EXERCISE DIRECTIONS | Among the lines below, which ones contain the word "engineering"? Copy every such line.

(DATA FOR THIS EXERCISE)

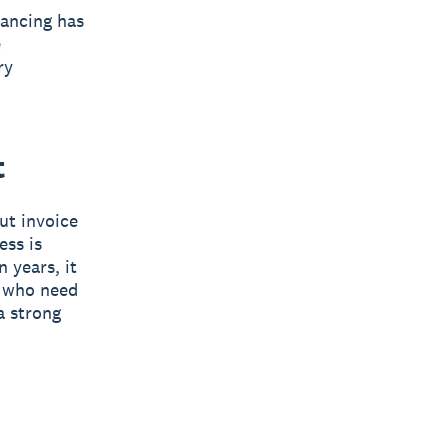
nancing has
e
ry
t
but invoice
ess is
 years, it
s who need
a strong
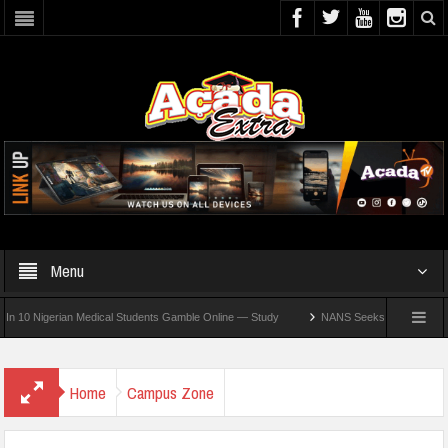
Menu
igerian Medical Students Gamble Online — Study
NANS Seeks Dialogue Over Looming
Home
Campus Zone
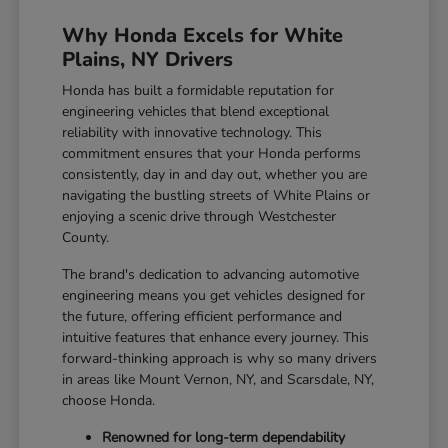
Why Honda Excels for White
Plains, NY Drivers
Honda has built a formidable reputation for
engineering vehicles that blend exceptional
reliability with innovative technology. This
commitment ensures that your Honda performs
consistently, day in and day out, whether you are
navigating the bustling streets of White Plains or
enjoying a scenic drive through Westchester
County.
The brand's dedication to advancing automotive
engineering means you get vehicles designed for
the future, offering efficient performance and
intuitive features that enhance every journey. This
forward-thinking approach is why so many drivers
in areas like Mount Vernon, NY, and Scarsdale, NY,
choose Honda.
Renowned for long-term dependability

(End DATA FOR THIS EXERCISE)

TASK RESULT |
engineering vehicles that blend exceptional
engineering means you get vehicles designed for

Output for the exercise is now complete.